10 avril > BD Etats-Unis

Journaliste ayant choisi la bande dessinée comme mode d’expression pour ses reportages et ses enquêtes, Joe Sacco a longuement couvert les conflits armés en Palestine (Palestine, Gaza 1956…) et en Bosnie (Gorazde, The fixer, Derniers jours de guerre…), mais il est toujours resté hanté par la première déflagration mondiale. Sa bibliothèque personnelle regorge d’ouvrages sur 14-18, précise-t-il dans sa préface à La Grande Guerre, même s’il a longtemps repoussé l’idée d’un livre sur un sujet qu’il estimait avoir été déjà exhaustivement traité par Jacques Tardi.

Le dessinateur américain, né à Malte et d’abord élevé en Australie, y vient pourtant, avec une œuvre qui tranche dans l’abondante production éditoriale de cette année du centenaire : un leporello, un livre accordéon de 24 pages au format à l’italienne. Sorti de son coffret, il se déploie pour former une fresque muette de près de sept mètres de long en noir et blanc. Un fascicule de commentaires, en fait des légendes très sobres, l’accompagne. S’inspirant de la fameuse tapisserie de Bayeux (XIe siècle), toutefois dix fois plus longue et en couleurs, Joe Sacco réussit la prouesse de synthétiser à la fois géographiquement et chronologiquement, en un seul mais ample dessin, la journée du 1er juillet 1916, la première de la bataille de la Somme. Il s’agit d’un des jours les plus sanglants de la Grande Guerre, et le plus meurtrier pour les Anglais (20 000 morts), du côté desquels il place sa focale, à Montreuil-sur-Mer.
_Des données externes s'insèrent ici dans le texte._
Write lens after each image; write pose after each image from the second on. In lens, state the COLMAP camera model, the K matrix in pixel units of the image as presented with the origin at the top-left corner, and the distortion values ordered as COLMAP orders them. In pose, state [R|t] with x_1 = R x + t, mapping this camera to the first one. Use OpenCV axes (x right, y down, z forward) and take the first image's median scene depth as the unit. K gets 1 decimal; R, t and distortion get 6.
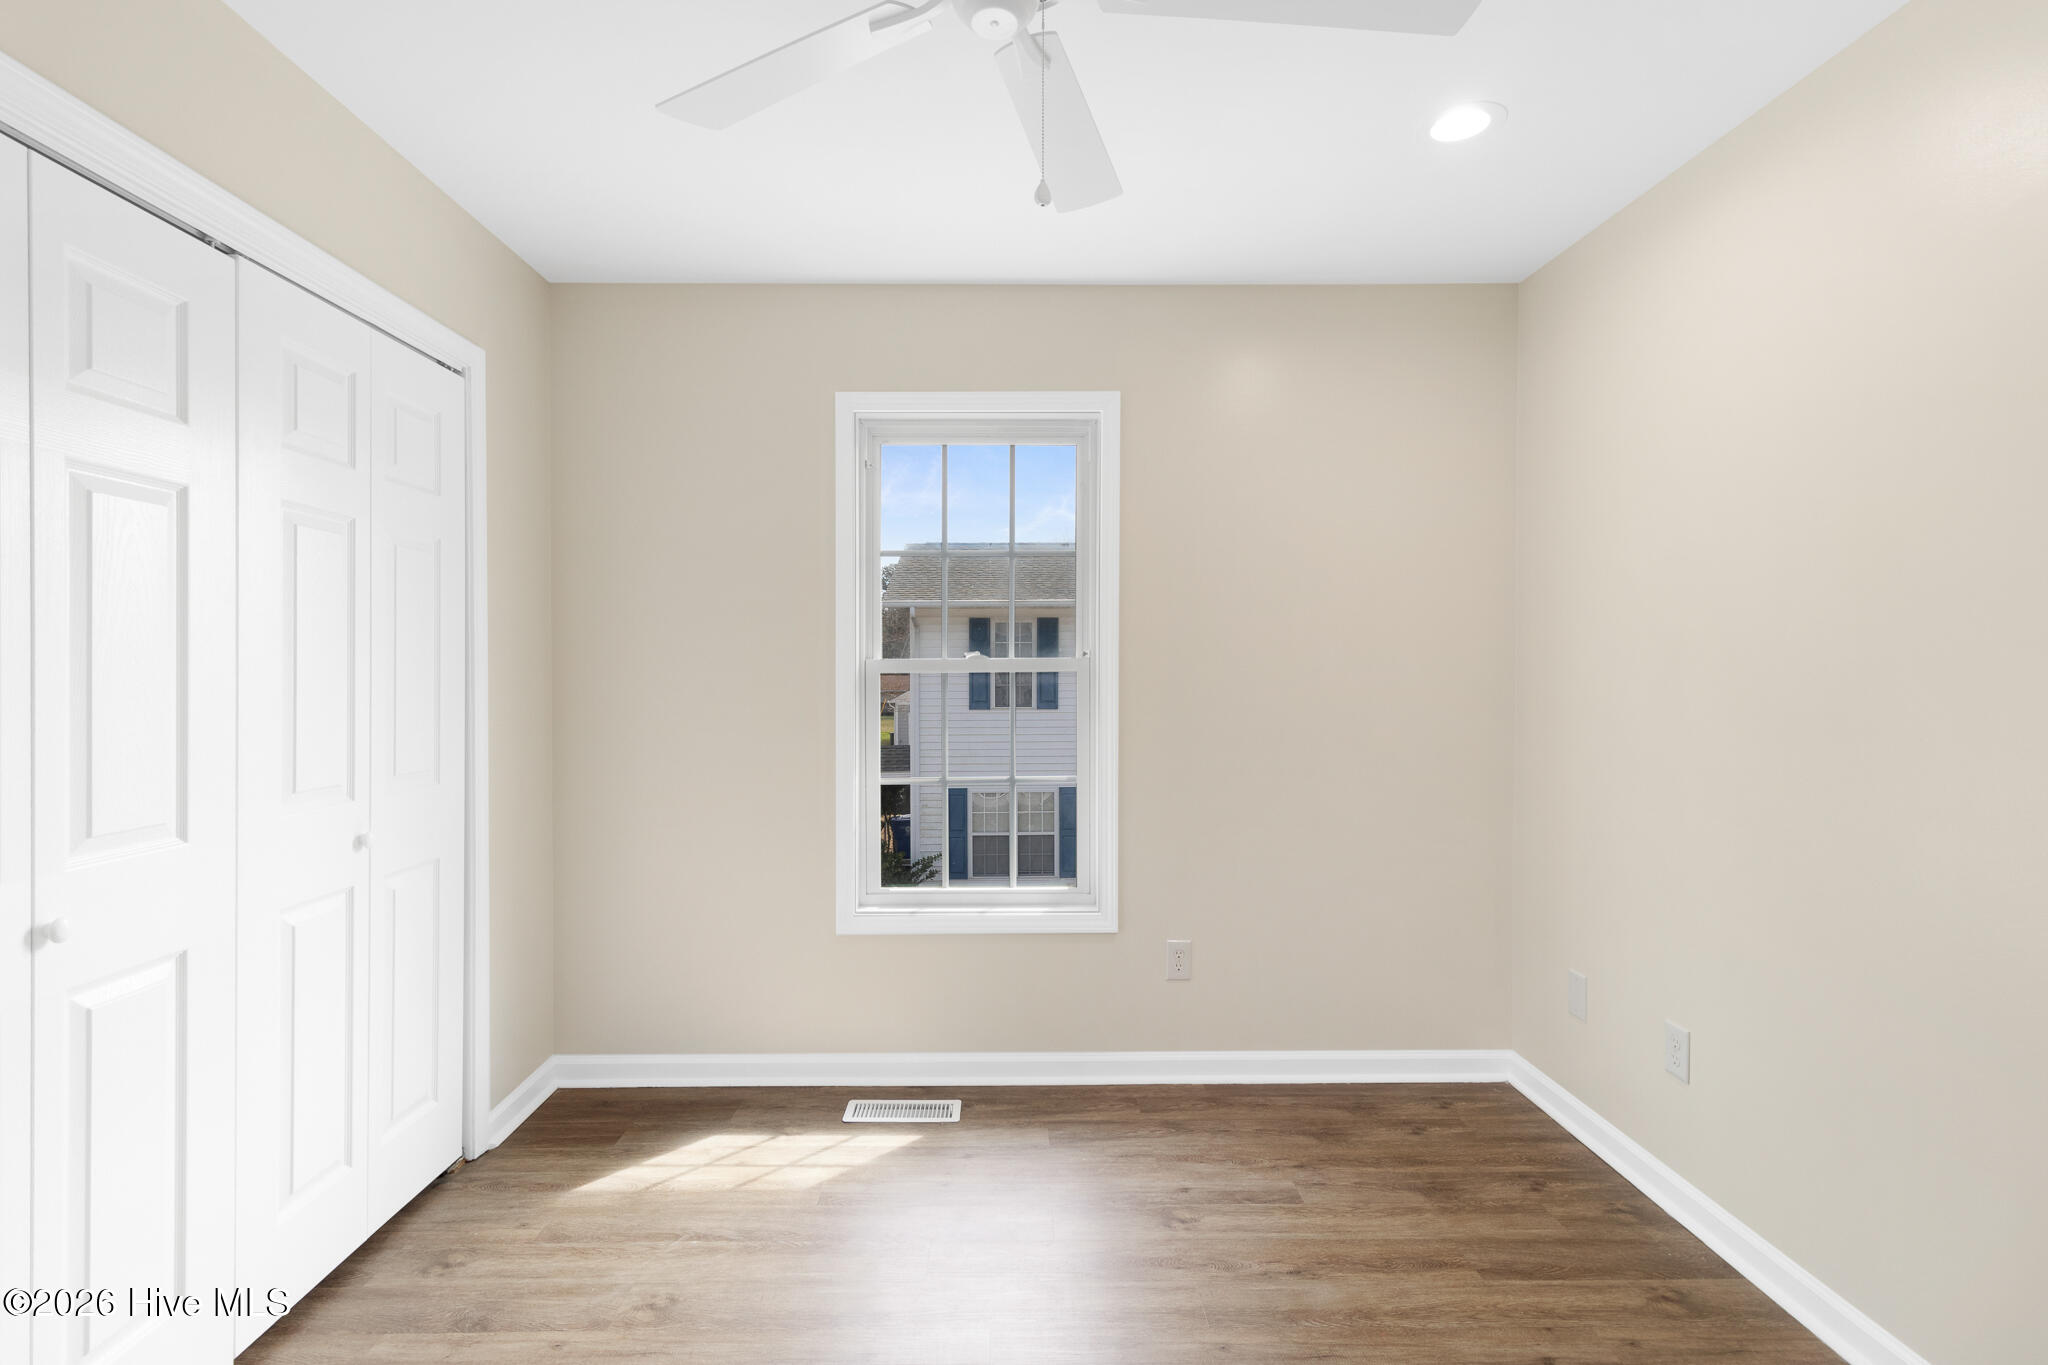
lens RADIAL K [[954.9, 0, 1024.0], [0, 954.9, 682.5], [0, 0, 1]] dist [0.001292, 0.000117]
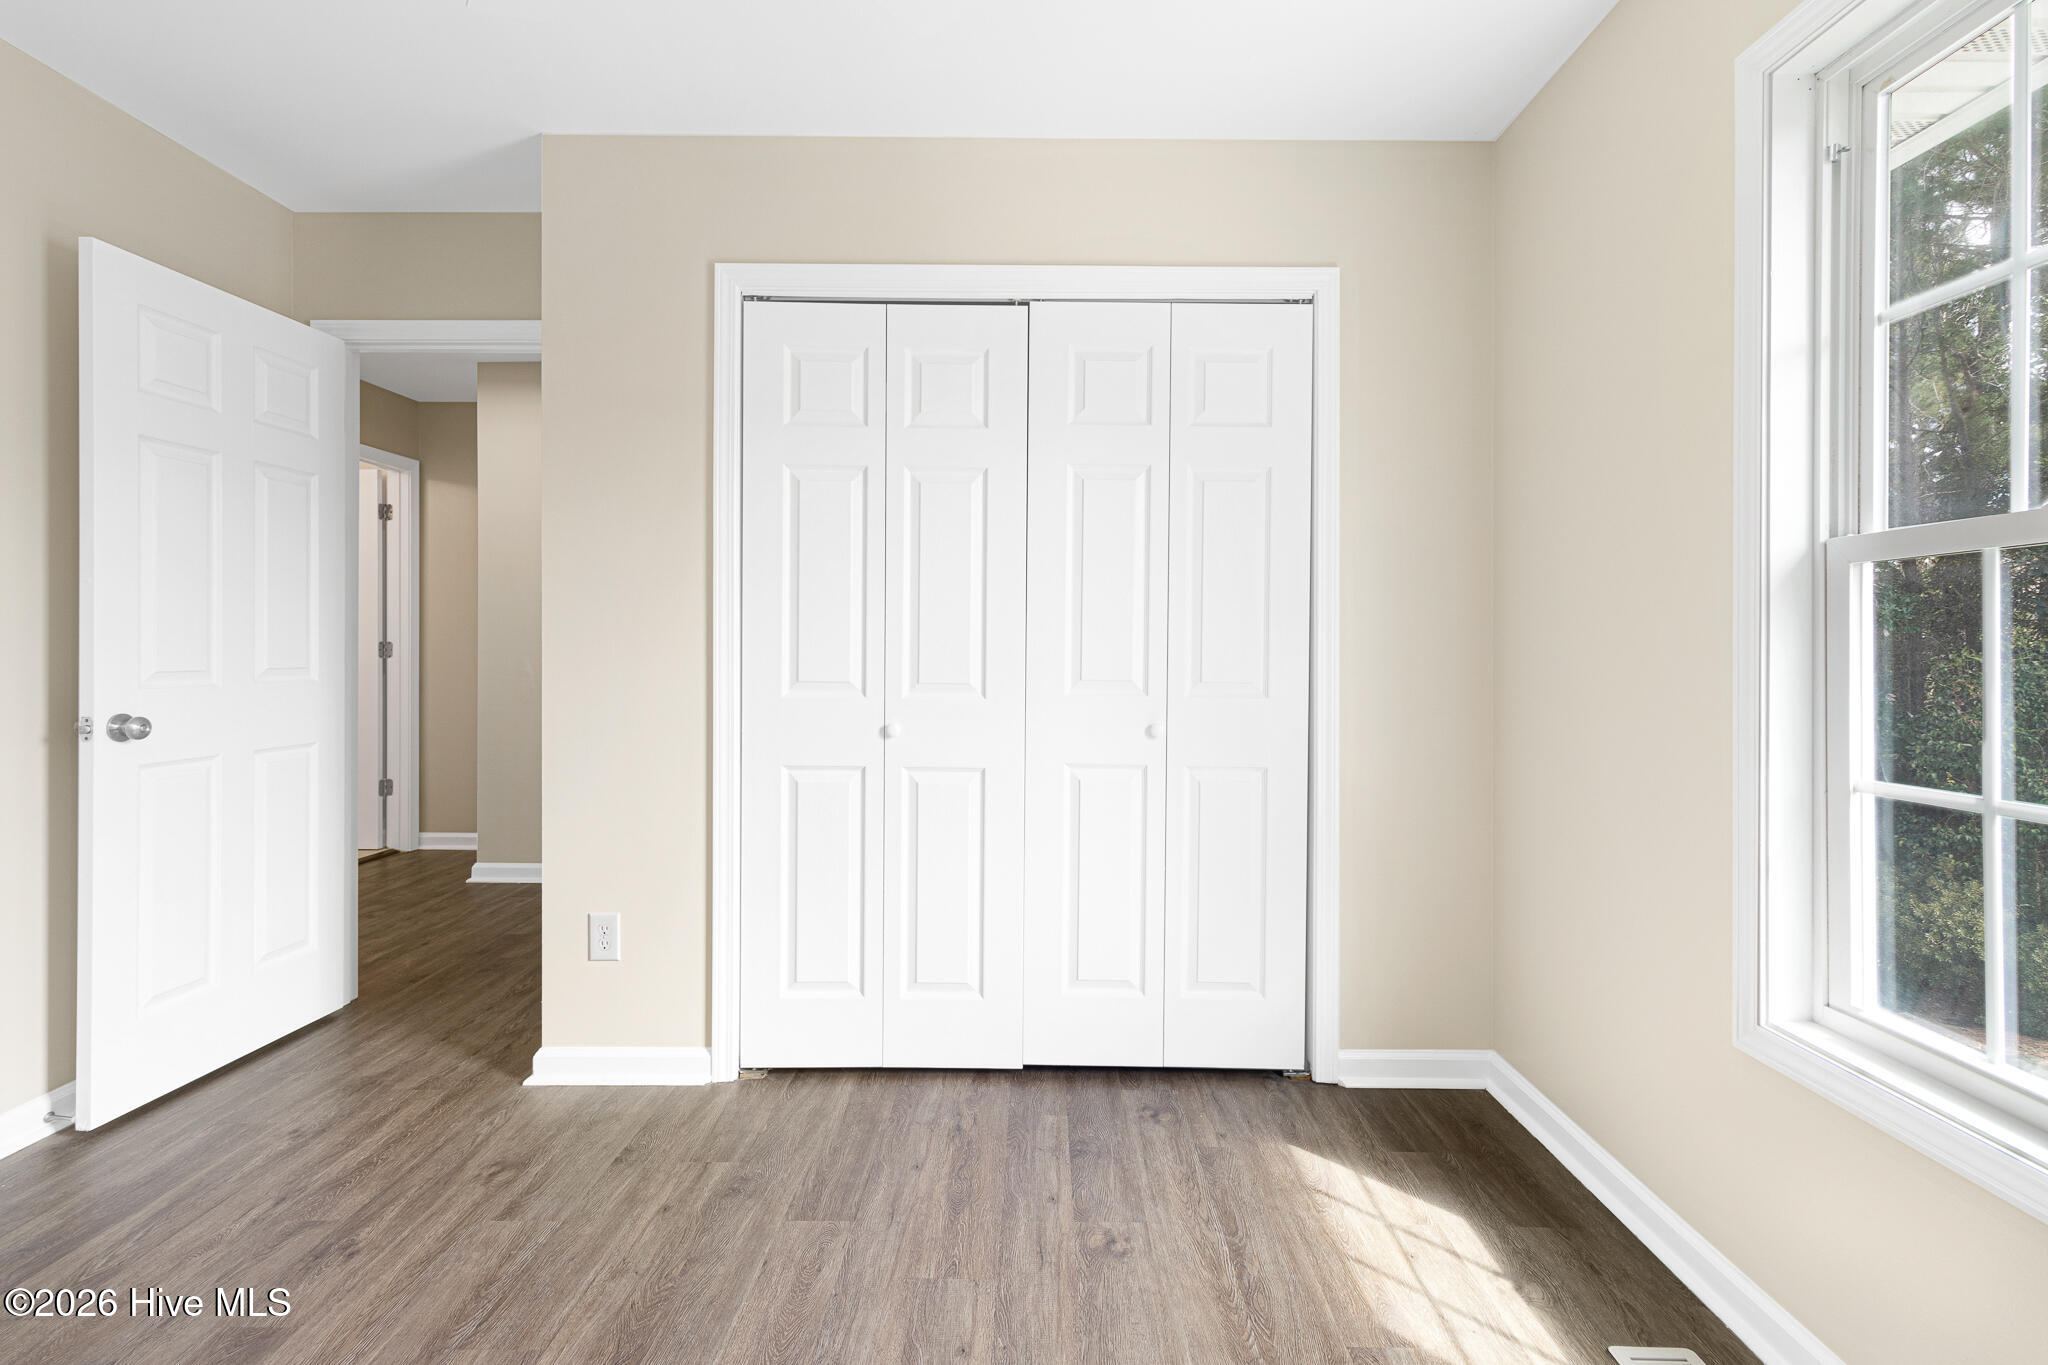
lens RADIAL K [[941.1, 0, 1027.4], [0, 941.1, 648.8], [0, 0, 1]] dist [0.001350, 0.000477]
pose [[-0.024540, -0.001426, -0.999698, 0.468545], [-0.025184, 0.999682, -0.000808, 0.062097], [0.999382, 0.025157, -0.024568, 0.802559]]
Ignorant délibérément les perspectives et les proportions réalistes, mais soignant chaque détail de la scène, Joe Sacco déroule d’ouest en est l’ensemble du front et de l’action du jour dans un mouvement panoramique. On y voit le général Haig faire ses quatre minutes de marche quotidienne devant son QG, l’acheminement du matériel et des troupes, la sortie des tranchées et l’assaut sous un tapis de bombes, la police militaire prête à arrêter les déserteurs, l’accumulation des cadavres, les blessés qu’on peine à évacuer. Toute la guerre en somme.